I was sensitive to that "life's work support" sentence because I'm working on a tool to let people anonymously match private data with others that have the same private data. The original motivation was letting people like-minded people discover each other without having public knowledge of it be used against them in denying future employment or denying health insurance.

However, one of my dilemmas was that it could also by used by the government and terrorist organizations. Even if I don't accept a check directly from the Department of Defense, it is inevitable they will (mis)-use the technology for purposes I don't agree with.

I think it's responsible for people to know that not accepting money from a group you oppose may not accomplish what you hope. If you think it's better to not know that, please explain why.

1 comments

The author addressed this from a slightly different perspective under the question "The military can use your research anyway, from the open literature. Why not have them pay for it?".
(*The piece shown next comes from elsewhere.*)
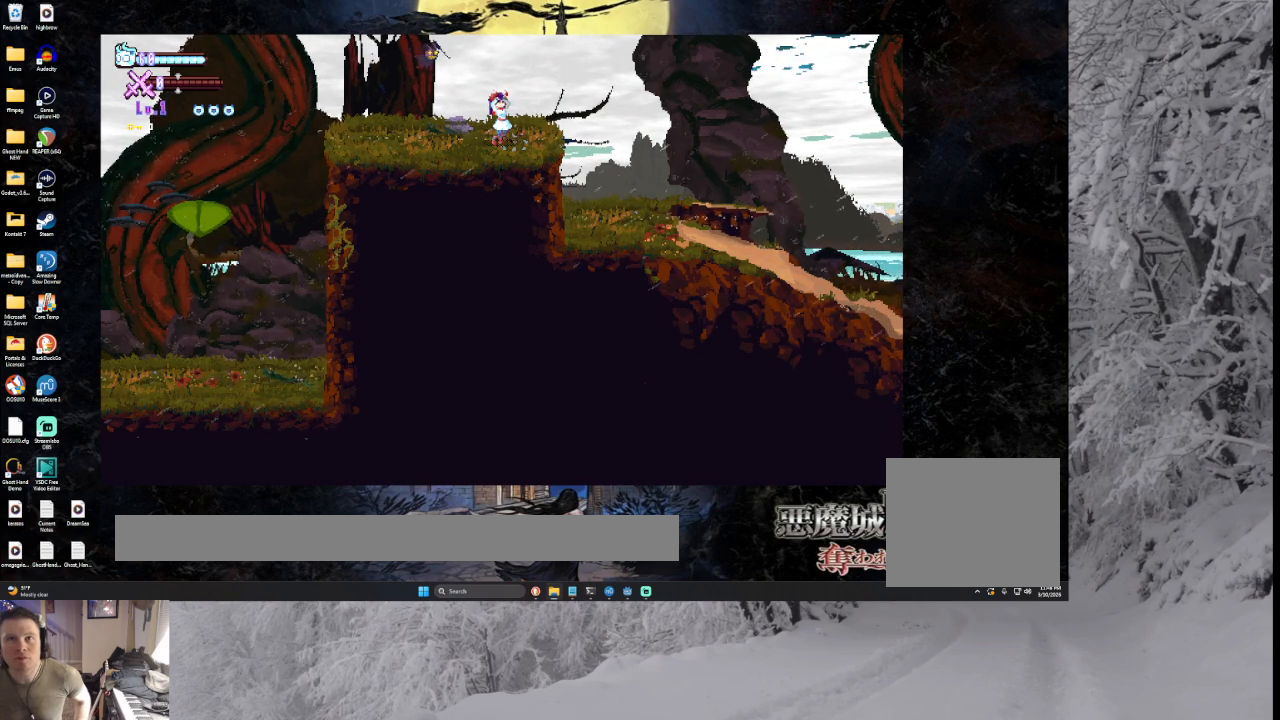
{"buttons": ["CROSS"], "left_stick": "center", "right_stick": "center", "events": []}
His thoughts basically boil down to a combination of not working on overtly militaristic applications, not approaching the research from the angle of how it can help the military, and certainly not accepting military money even if it seems unrelated.

He acknowledges that his work may be beneficial to the military:

> Do work that makes the world a better place. The fact that the military becomes better too is not a problem.

By my reading, he is satisfied that he is not responsible for the militarization of his research. His research may indeed be misused, but that's an unavoidable in virtually every field and the buck stops at whoever weaponizes it.